Валентина пошла работать ученицей в швейную мастерскую неподалеку от дома родственницы, — Рига пугала девушку своими просторами, вокруг рассказывали всякие страсти о кражах, грабежах, о том, что из людей варят мыло, и не без основания: это была послевоенная реакция. Валентина сразу же решила, что выходить из дому будет только на работу и в костел, ну, разве что когда сходит в кино: о трофейных фильмах она слышала много восторженных отзывов.
Валентина с детства привыкла к мысли, что работать придется всю жизнь — ни на минуту в ее голове не могла возникнуть мысль о праздной жизни.

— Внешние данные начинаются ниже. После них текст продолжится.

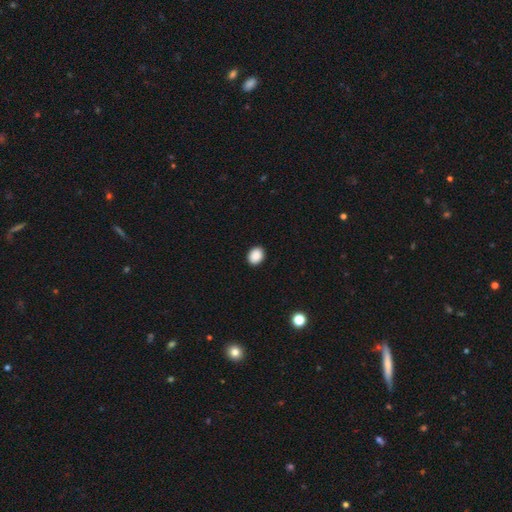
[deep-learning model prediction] Q: Smooth or featured?
A: smooth (89%); runner-up: star or artifact (8%)
Q: How rounded?
A: in between (50%); runner-up: round (49%)
Q: Merging?
A: none (91%); runner-up: minor disturbance (6%)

Она уже изведала, хоть и понемногу, всех тяжелых крестьянских работ и теперь знала, что от них грубеют руки. Поэтому ее практический ум привел ее не на завод, а в швейную мастерскую, где ее приняли ученицей со смехотворно низкой зарплатой. Валентина все время не упускала из виду одно обстоятельство — вдруг придется возвратиться в деревню, тогда она сможет работать портнихой. Реклама «училась в Риге!» тогда будет иметь немалое значение.

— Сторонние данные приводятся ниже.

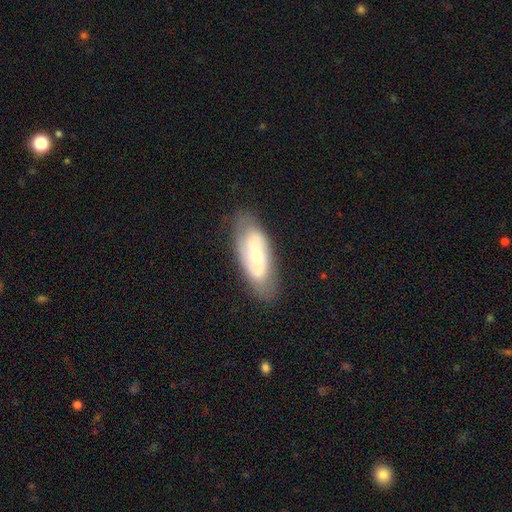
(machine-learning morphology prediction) A featured or disk galaxy (64%) with no bar (56%), spiral arms (79%) and a small central bulge (51%). Merging: none (77%).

Швейная мастерская находилась тогда в помещении, где теперь был раскройный цех. Валентина во всем очень старалась, и все-таки часто вся в слезах выбегала во двор и плакала за конюшнями, потому что всегда находился желающий разыграть простодушную деревенскую девушку или какой-нибудь болван ко всеобщему удовольствию и веселью подтрунивал над ее латгальским выговором. Она изо всех сил старалась научиться правильно произносить слова, поэтому такие шутки были особенно обидны.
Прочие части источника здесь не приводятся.